In exercising its discretion, the trial court must remain mindful of the parameters placed on a bill of particulars. Though it may provide more information, a bill of particulars is not intended to serve as a discovery device or to compel the government's disclosure of the factual proof planned for trial. Dunn, 841 F.2d at 1029. A defendant is not entitled to notice of "all the evidence the government intends to produce, but only the theory of the government's case." United States v. Levine, 983 F.2d 165, 167 (10th Cir. 1992). Nor is it a way to require the government's explanation of the legal theories expected at trial. United States v. Gabriel, 715 F.2d 1447, 1449 (10th Cir. 1983). Evidentiary detail is not a proper request for a bill of particulars. United States v. Barbieri, 614 F.2d 715, 719 (10th Cir. 1980). A bill of particulars is also not required where the information necessary for one's defense can be obtained through some other satisfactory form. See United States v. Kunzman, 54 F.3d 1522, 1526 (10th Cir. 1995). Generally, "[a] bill of particulars is not necessary if the indictment sets forth the elements of the offense and sufficiently apprise[s] the defendant of the charges to enable him to prepare for trial." Levine, 983 F.2d at 167.

2. Application

Defendant argues that in his case, "where over 126,000 items of discovery have been produced disclosing evidence to be offered against sixteen named defendants in diverse charges, a bill of particulars is an essential vehicle for case preparation." (Doc. # 239 at 11.)

Defendant fails to establish how denying his request for a bill of particulars would result the preclusion of an opportunity for meaningful defense preparation, in prejudicial surprise, or double jeopardy problems. See Anderson, 31 F. Supp. 2d at 938. For the reasons described above, the Court finds that the Indictment is sufficient to inform Defendant of the charges against him and sets forth the elements of each of the three offenses with which he is charged. Moreover, Defendant acknowledges that the Government has provided him voluminous discovery in this case. To the extent that Defendant argues the Government has provided too much discovery, the argument fails. Pursuant to well-established Tenth Circuit law, once the Government provides "complete discovery containing sufficient information to allow [the defendant] to prepare [his] defense," it thereby provides him with "the tools necessary to anticipate and forestall any surprise that might have resulted from the indictment." United States v. Ivy, 83 F.3d 1266, 1282 (10th Cir. 1996). It is thereafter the defendant's "responsibility to use [those tools] in preparing [his] defense, regardless of whether the discovery [is] copious and the preparation of the defense [is] difficult." Id; United States v. Serrano-Serrano, No. 2:16-CR-56-RJS-PMW, 2016 WL 7217632, at *2 (D. Utah Dec. 13, 2016).

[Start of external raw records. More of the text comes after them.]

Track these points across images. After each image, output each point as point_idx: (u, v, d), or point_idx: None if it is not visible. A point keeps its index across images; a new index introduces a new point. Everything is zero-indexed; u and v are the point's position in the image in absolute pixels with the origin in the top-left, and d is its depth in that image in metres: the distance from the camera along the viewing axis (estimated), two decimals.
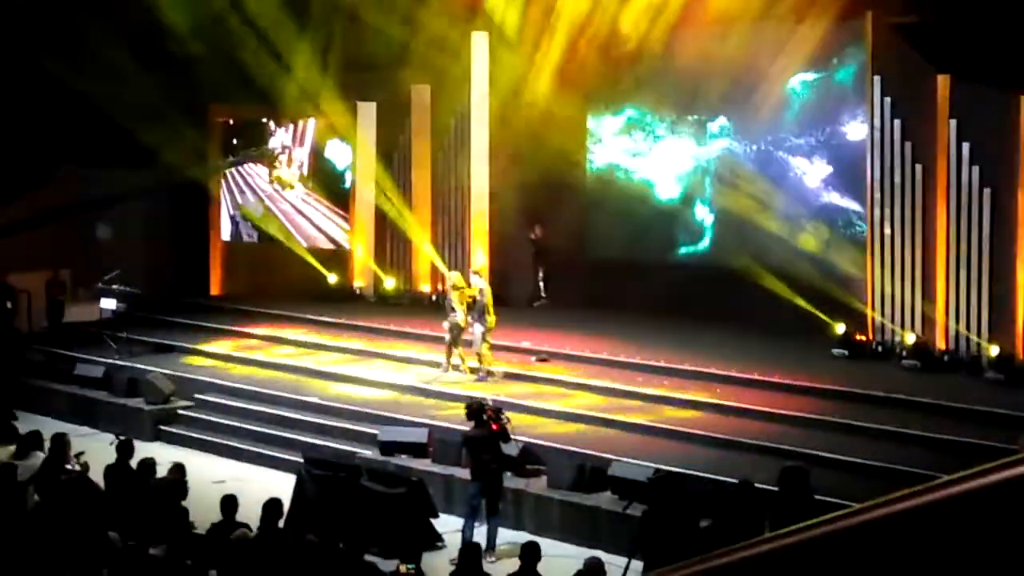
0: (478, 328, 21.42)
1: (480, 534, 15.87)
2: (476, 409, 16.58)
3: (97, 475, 15.45)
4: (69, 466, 15.18)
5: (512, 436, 16.69)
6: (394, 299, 27.55)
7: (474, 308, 21.53)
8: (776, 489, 14.66)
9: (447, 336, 21.78)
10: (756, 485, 14.76)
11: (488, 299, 21.53)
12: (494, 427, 16.31)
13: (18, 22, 27.13)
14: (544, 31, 26.09)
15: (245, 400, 22.40)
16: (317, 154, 29.45)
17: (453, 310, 21.67)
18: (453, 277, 22.49)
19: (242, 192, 30.30)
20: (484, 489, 16.27)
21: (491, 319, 21.42)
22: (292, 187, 29.28)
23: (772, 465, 15.91)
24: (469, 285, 21.98)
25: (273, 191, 29.87)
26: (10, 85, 27.54)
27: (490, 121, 26.89)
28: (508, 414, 16.84)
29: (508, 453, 17.46)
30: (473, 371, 21.60)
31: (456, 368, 21.80)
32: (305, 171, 29.60)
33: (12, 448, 16.11)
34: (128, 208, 30.34)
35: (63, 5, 26.88)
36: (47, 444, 16.00)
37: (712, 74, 24.75)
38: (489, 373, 21.50)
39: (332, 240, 29.08)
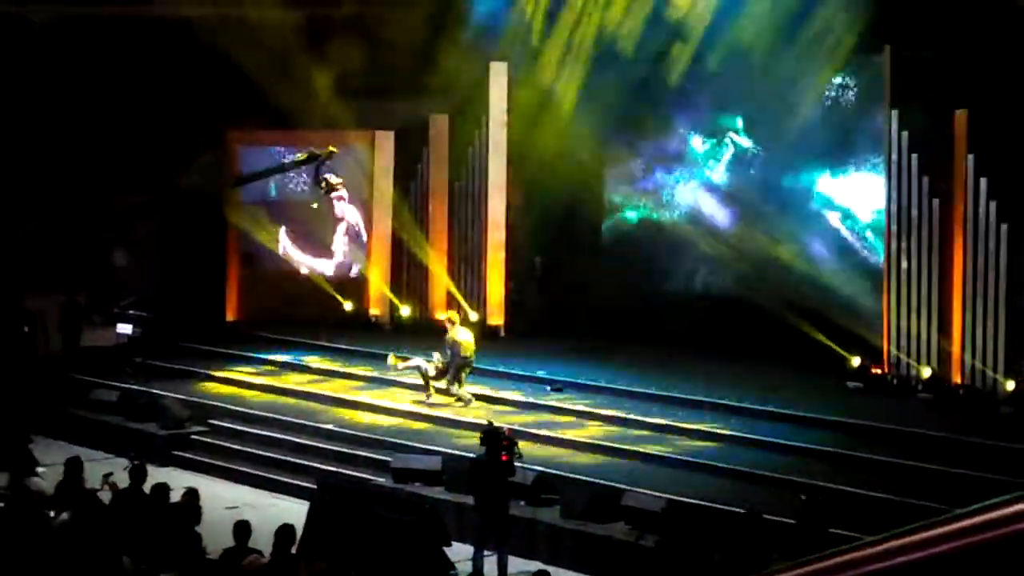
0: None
1: (492, 563, 15.84)
2: (492, 435, 16.44)
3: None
4: (98, 487, 15.19)
5: (517, 469, 16.52)
6: (410, 326, 27.55)
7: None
8: (791, 522, 14.66)
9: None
10: (765, 516, 14.75)
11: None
12: (503, 457, 16.18)
13: (35, 46, 27.28)
14: (564, 62, 26.19)
15: (259, 426, 22.42)
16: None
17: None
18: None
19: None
20: (488, 519, 16.17)
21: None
22: (337, 189, 29.05)
23: (785, 497, 15.90)
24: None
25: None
26: (29, 109, 27.68)
27: (508, 151, 26.97)
28: (521, 445, 16.75)
29: (521, 482, 17.45)
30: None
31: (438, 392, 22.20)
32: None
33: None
34: (144, 233, 30.39)
35: (82, 29, 27.02)
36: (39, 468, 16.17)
37: (730, 105, 24.81)
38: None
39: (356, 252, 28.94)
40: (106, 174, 28.70)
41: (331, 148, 26.37)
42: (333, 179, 27.38)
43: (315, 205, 27.05)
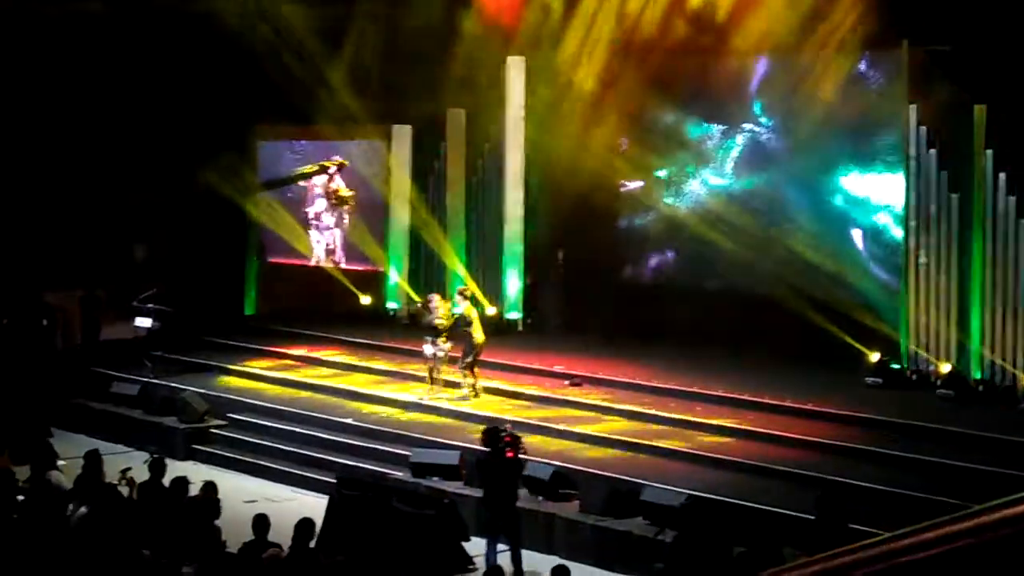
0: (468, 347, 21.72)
1: (506, 558, 15.85)
2: (493, 435, 16.43)
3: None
4: (115, 483, 15.26)
5: (528, 464, 16.46)
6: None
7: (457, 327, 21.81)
8: (811, 517, 14.67)
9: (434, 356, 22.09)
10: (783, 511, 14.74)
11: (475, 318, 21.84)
12: (509, 454, 16.16)
13: (52, 41, 27.33)
14: (580, 56, 26.18)
15: (278, 420, 22.48)
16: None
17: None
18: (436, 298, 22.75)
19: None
20: (496, 517, 16.14)
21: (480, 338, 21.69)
22: (348, 203, 29.21)
23: (804, 493, 15.90)
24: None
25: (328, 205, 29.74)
26: (50, 105, 27.73)
27: (524, 145, 26.98)
28: (539, 440, 16.72)
29: (539, 477, 17.48)
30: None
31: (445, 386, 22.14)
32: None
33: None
34: (165, 227, 30.46)
35: (98, 23, 27.05)
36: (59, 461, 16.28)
37: (746, 100, 24.79)
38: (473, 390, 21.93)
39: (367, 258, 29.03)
40: (126, 170, 28.77)
41: (341, 160, 26.51)
42: (345, 192, 27.55)
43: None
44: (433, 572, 14.79)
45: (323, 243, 29.80)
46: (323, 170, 29.18)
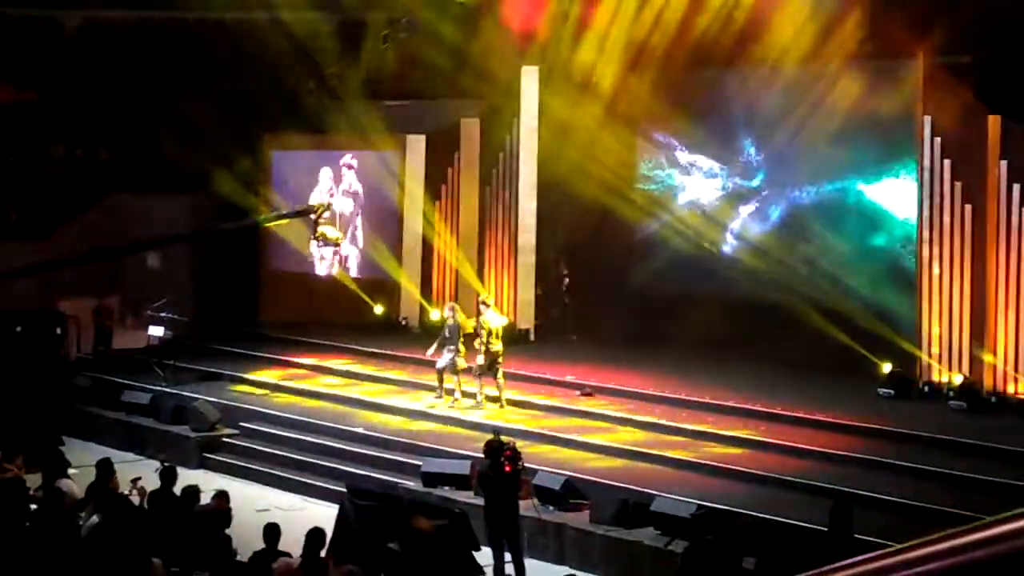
0: (481, 358, 21.63)
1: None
2: (495, 448, 16.37)
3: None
4: (126, 492, 15.25)
5: (524, 478, 16.39)
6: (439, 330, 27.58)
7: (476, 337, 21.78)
8: (823, 528, 14.63)
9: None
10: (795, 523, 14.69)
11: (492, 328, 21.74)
12: (507, 468, 16.09)
13: (67, 50, 27.44)
14: (595, 65, 26.17)
15: (290, 429, 22.47)
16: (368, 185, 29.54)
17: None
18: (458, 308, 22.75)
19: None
20: (497, 528, 16.09)
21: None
22: (337, 243, 29.24)
23: (815, 503, 15.86)
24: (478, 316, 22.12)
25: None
26: (62, 113, 27.84)
27: (538, 155, 26.97)
28: (550, 450, 16.66)
29: (550, 487, 17.44)
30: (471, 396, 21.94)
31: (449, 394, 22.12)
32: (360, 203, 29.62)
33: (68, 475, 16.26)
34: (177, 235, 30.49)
35: (112, 31, 27.16)
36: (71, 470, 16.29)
37: (760, 110, 24.77)
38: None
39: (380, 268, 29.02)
40: (139, 177, 28.83)
41: (328, 202, 26.79)
42: (331, 233, 27.69)
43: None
44: None
45: (332, 253, 29.78)
46: (308, 211, 29.29)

The Court is accordingly satisfied that the information contained in Counts One, Ten, and Eleven of the Indictment meets the minimal due process standards such that no bill of particulars is warranted.

III. CONCLUSION

For the foregoing reasons, the Court DENIES Defendant Jose Santiago-Mesinas's Motion to Dismiss or, in the Alternative, for a Bill of Particulars. (Doc. # 239.)

FootNotes


1. Defendant's Motion for Pretrial Disclosure of Statements and Admissions to be Offered under Rule 801(d), Any Known Prior Inconsistent Statements of a Declarant-Witness Under Rule 801(d)(1)(A), and to Order James Hearing (Doc. # 241) is ripe for the Court's review. The Court will address that Motion in due time.